À l'été 1945, au lendemain de la Seconde Guerre mondiale, une nouvelle ère géopolitique s'ouvre. Le 26 juin, à San Francisco, cinquante nations signent la charte fondatrice de l’Organisation des Nations unies (ONU), marquant la fin de la Société des Nations (SDN) et la naissance d’un nouvel ordre mondial. Ce moment historique reflète la volonté des Alliés de pérenniser leur coopération militaire sous une forme politique et diplomatique.

L’initiative est portée par le président américain Franklin D. Roosevelt, qui rêvait d’un gouvernement mondial sous la direction des États-Unis. L’ONU devient ainsi l’un des piliers de ce nouvel ordre, aux côtés de la Banque mondiale et du Fonds monétaire international (FMI), deux institutions qui visent à stabiliser l’économie mondiale.

La conférence de San Francisco débute le 25 avril 1945, alors même que l’Allemagne nazie est sur le point de capituler. Elle réunit une diversité impressionnante de pays: toutes les Amériques, presque toute l’Europe (hors puissances vaincues comme l’Allemagne et l’Italie), les dominions britanniques, l’URSS avec deux de ses républiques fédérées (Ukraine et Biélorussie), les États indépendants d’Afrique et d’Asie, à l’exception notable du Japon encore en guerre. Au total, 3 500 participants, dont diplomates, journalistes et représentants d’organisations non gouvernementales, assistent à l’événement. Seuls les États-Unis ont l’infrastructure et la stabilité pour accueillir une telle conférence – d'où le choix de San Francisco.

Derrière l’apparat floral et l’atmosphère détendue décrite par des témoins comme l’écrivain E. B. White, la conférence cache des enjeux politiques majeurs. Le monde bascule dans une configuration dominée par la puissance économique et militaire américaine. En 1945, les États-Unis représentent à eux seuls 59 % du produit national brut (PNB) mondial, bien loin devant l’URSS et le Royaume-Uni, pourtant eux aussi vainqueurs. L’Europe continentale est exsangue : l’économie française a chuté de 46 %, celle de l’Allemagne de 40 %, et celle du Japon de 57 %.

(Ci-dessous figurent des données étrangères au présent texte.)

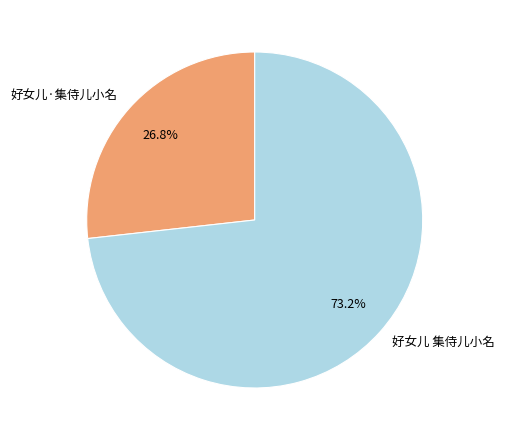

What percentage is NOT represented by 好女儿·集侍儿小名?

73.2%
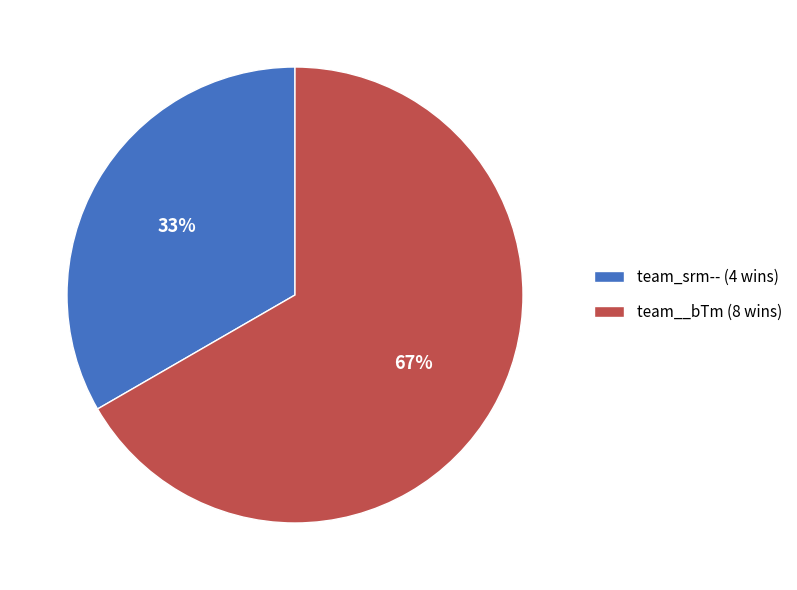

How many slices are in this pie chart?

2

L’idée de « Nations unies » émerge dès 1942, lorsque les Alliés formalisent leur union face à l’Axe. Ce terme désigne d’abord l’alliance militaire, mais très vite, les ambitions s’élargissent : il s’agit d’élaborer un cadre institutionnel mondial fondé sur la paix, la justice et les droits humains – à l’opposé de l’idéologie totalitaire nazie. Des textes fondateurs, comme la Charte de l’Atlantique (août 1941) ou la déclaration de Saint-James (juin 1941), avaient déjà posé les bases morales et politiques de cette vision. Ces principes sont progressivement précisés lors des sommets de Moscou, Téhéran, Yalta et Potsdam.

Les discussions concrètes pour structurer cette future organisation ont lieu à Dumbarton Oaks, à Washington, entre août et octobre 1944. Là, les diplomates américains, soviétiques et britanniques conçoivent la structure de l’ONU, prévoyant une Assemblée générale et un Conseil de sécurité dominé par cinq membres permanents (États-Unis, URSS, Royaume-Uni, Chine, et – après négociations – la France). Chaque membre permanent y détient un droit de veto, garantissant l’équilibre des forces. La France, d'abord écartée, parvient à se réintégrer dans le jeu diplomatique grâce à l'habileté de ses représentants, notamment Georges Bidault et René Cassin.

Roosevelt imagine une ONU placée sous l'influence des États-Unis, garante d’une paix mondiale régulée. Staline y voit un outil pour défendre les intérêts soviétiques et accroître son poids. Churchill, lui, cherche à maintenir le rang de l’Empire britannique dans le monde d’après-guerre. Chacun défend ses intérêts, mais tous veulent éviter une nouvelle guerre mondiale.

La conférence de San Francisco n’est pas une simple formalité : les négociations y sont vives. La structure de l’ONU est finalement acceptée, mais elle contient déjà les germes de la future guerre froide. Dès 1946, l’URSS se replie et bloque certaines initiatives, réduisant l’ONU à un rôle proche de celui de la SDN. Toutefois, les Occidentaux relancent l’ordre multilatéral par d’autres moyens : Banque mondiale, FMI, OCDE, GATT, puis l’OTAN. Ces institutions, nées de la même dynamique, vont assurer la reconstruction de l’Europe et l’hégémonie américaine pendant plusieurs décennies.

Quant à l’ONU, elle fixe son siège à New York, symbole éclatant de la suprématie américaine. Malgré ses limites, elle demeure l’un des cadres les plus durables du dialogue international.